Aux États-Unis, le FBI a ouvert une enquête sur les nombreuses attaques DDOS qui ont frappé les sites des ayants droit et des organisations chargées de protéger les intérêts de l'industrie du divertissement. Depuis deux mois, de nombreuses attaques informatiques ont touché des sites en Amérique du Nord, en Europe et en Asie.

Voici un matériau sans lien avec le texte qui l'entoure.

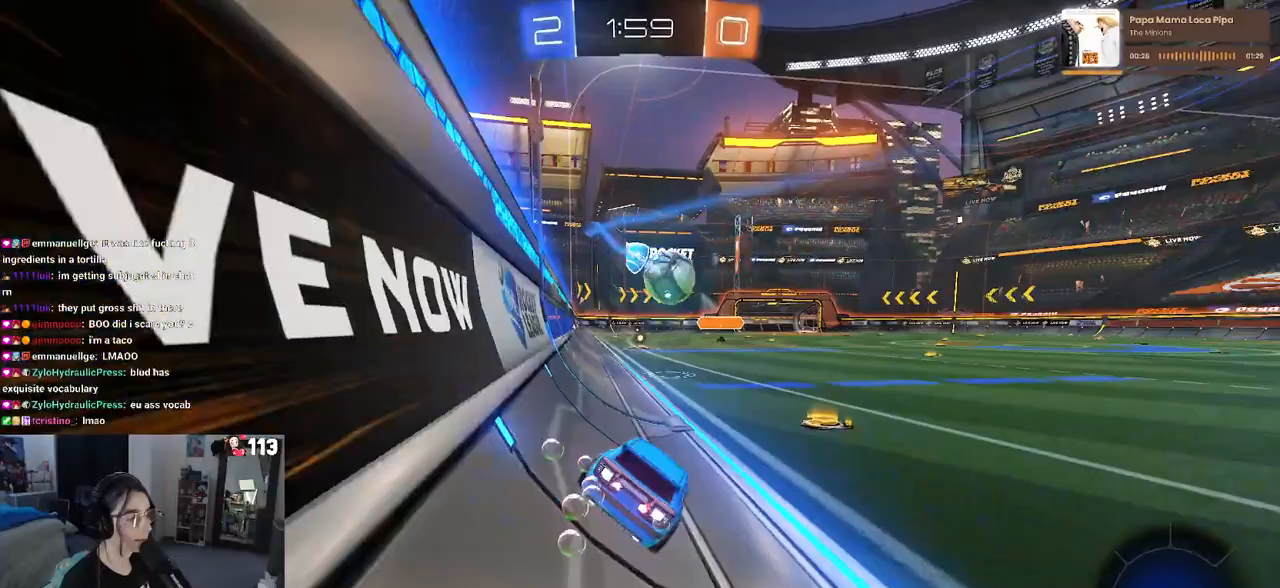
{"buttons": ["R1", "R2"], "left_stick": "left", "right_stick": "center", "events": [[400, "left_stick", "left"]]}
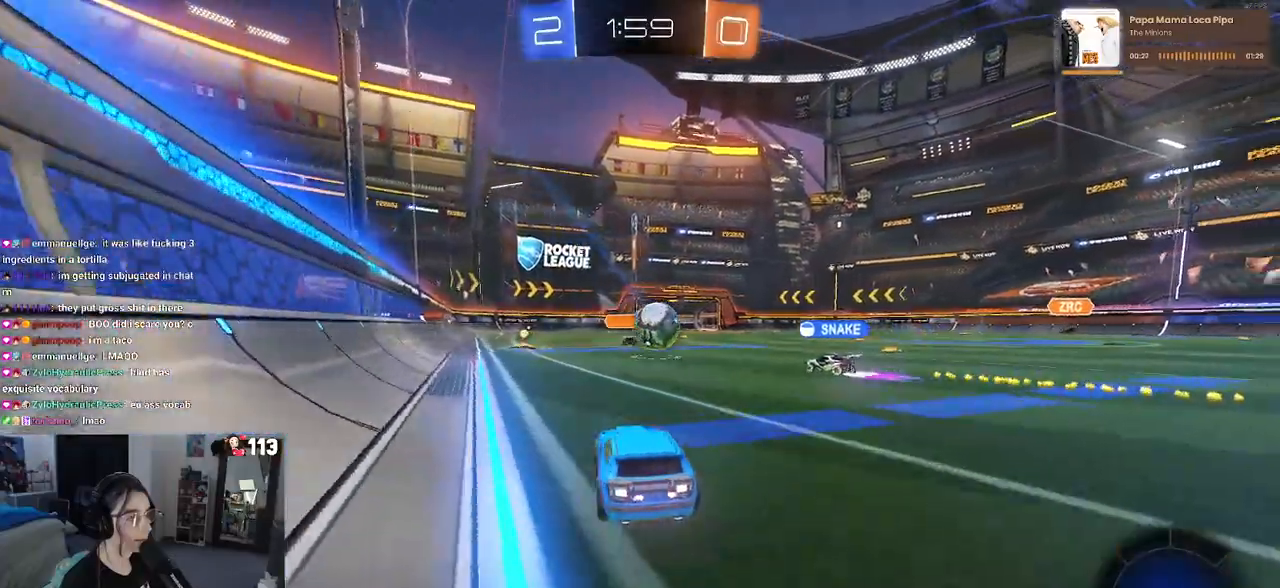
{"buttons": ["R2"], "left_stick": "center", "right_stick": "center", "events": [[167, "left_stick", "center"], [233, "R1", "up"]]}
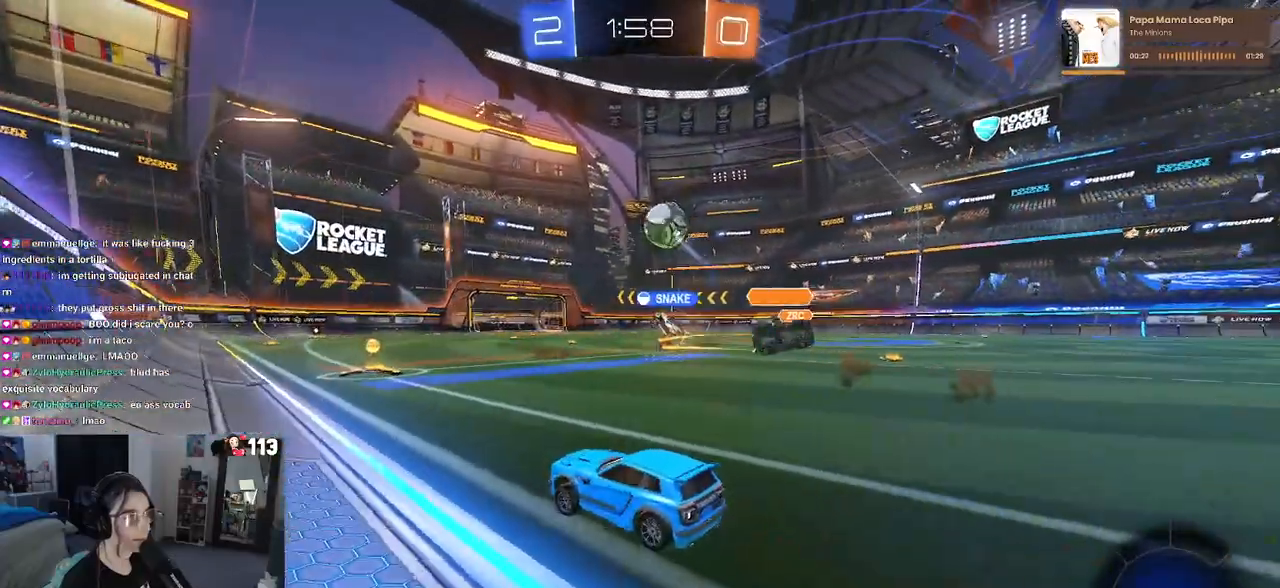
{"buttons": ["R2"], "left_stick": "right", "right_stick": "center", "events": [[283, "left_stick", "right"], [383, "SQUARE", "down"], [483, "SQUARE", "up"]]}
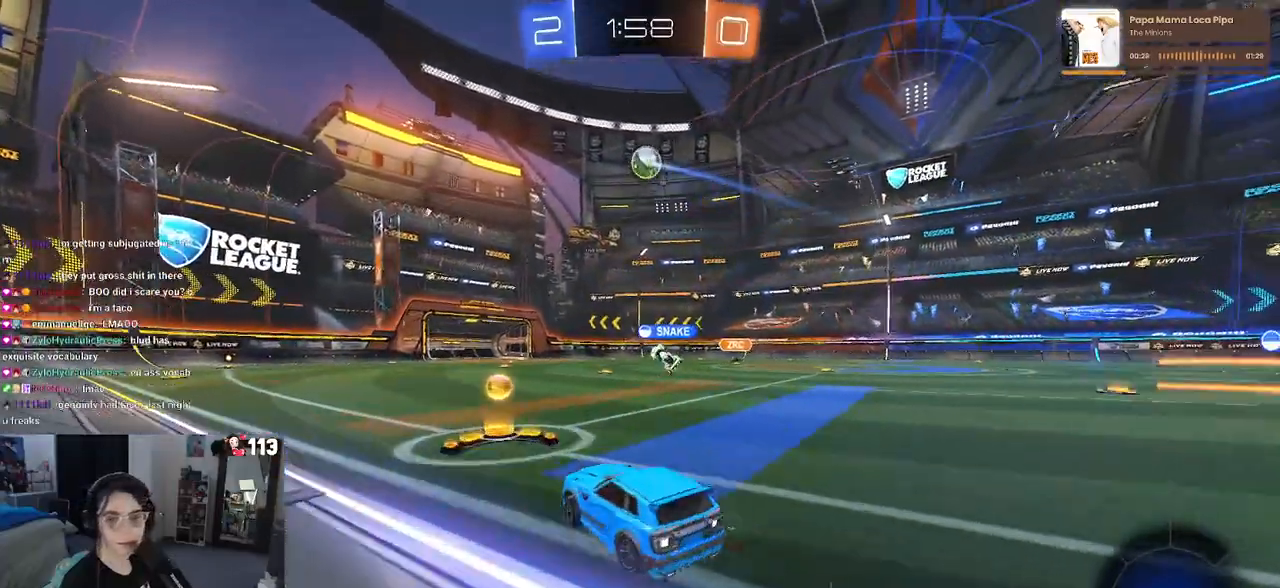
{"buttons": ["R2"], "left_stick": "right", "right_stick": "center", "events": []}
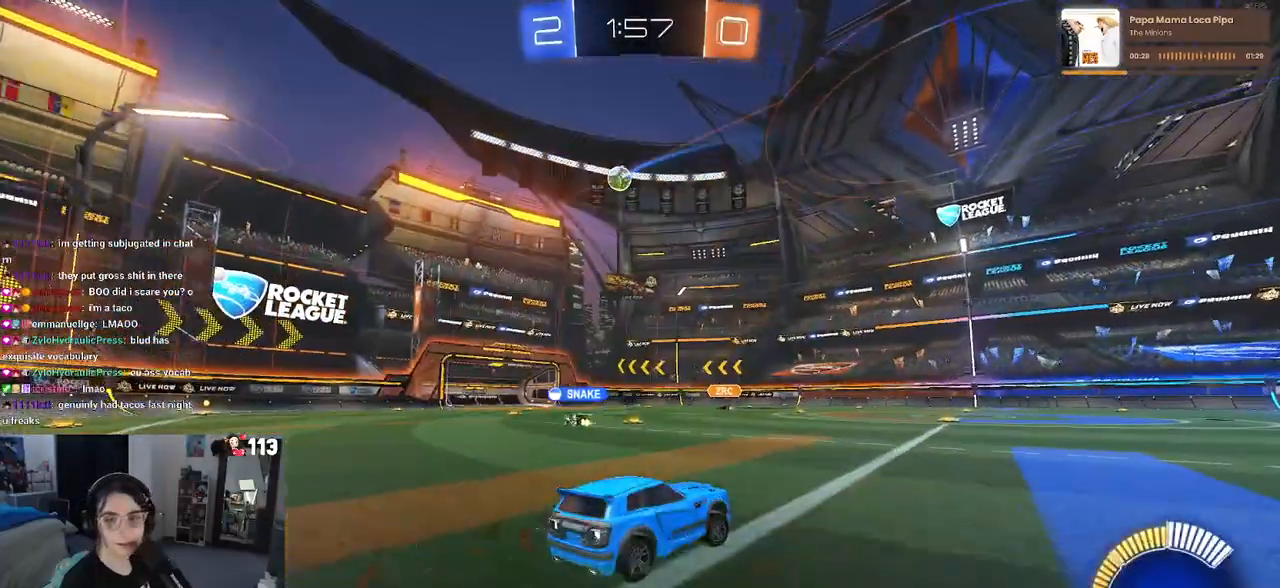
{"buttons": ["R2"], "left_stick": "center", "right_stick": "center", "events": [[33, "left_stick", "center"]]}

Ce n’est certainement pas Gene Simmons qui va s’en plaindre. Le bassiste de Kiss, qui promettait une lutte sans merci contre les membres de la communauté Anonymous, sera ravi d’apprendre que le FBI a décidé d’ouvrir une enquête sur les attaques DDOS qui ont frappé plusieurs sites web d’ayants droit et d’organisations chargées de défendre leurs intérêts.

Selon CNET, qui s’appuie sur une source proche de l’enquête, les autorités fédérales ont commencé à coopérer étroitement avec les différentes organisations concernées pour faire la lumière sur plus de deux mois d’attaques informatiques. Pour mémoire, les attaques DDOS permettent de surcharger un serveur en le sollicitant avec un maximum de requêtes. L’objectif étant de rendre un site web ou un service indisponible.

Les actions menées par certains membres de la communauté Anonymous auraient causé plus de 537 heures d’interruption, en date du 12 octobre 2010. Les sites attaqués n’étaient pas seulement américains, mais également anglais, espagnols ou encore français. D’autres sites web en Europe ont été visés, ainsi qu’un site web en Inde. Mais l’utilité réelle de ces attaques fait débat.

En effet, si les vitrines numériques des ayants droit et des organisations en charge de la défense de la propriété intellectuelle ont été indisponibles pendant un temps, cela ne les a jamais empêché d’avoir accès aux membres du Congrès américain pour inciter les élus à aller dans un sens plutôt que dans un autre. Par certains aspects, d’aucuns ont même estimé que les attaques DDOS étaient contre-productives.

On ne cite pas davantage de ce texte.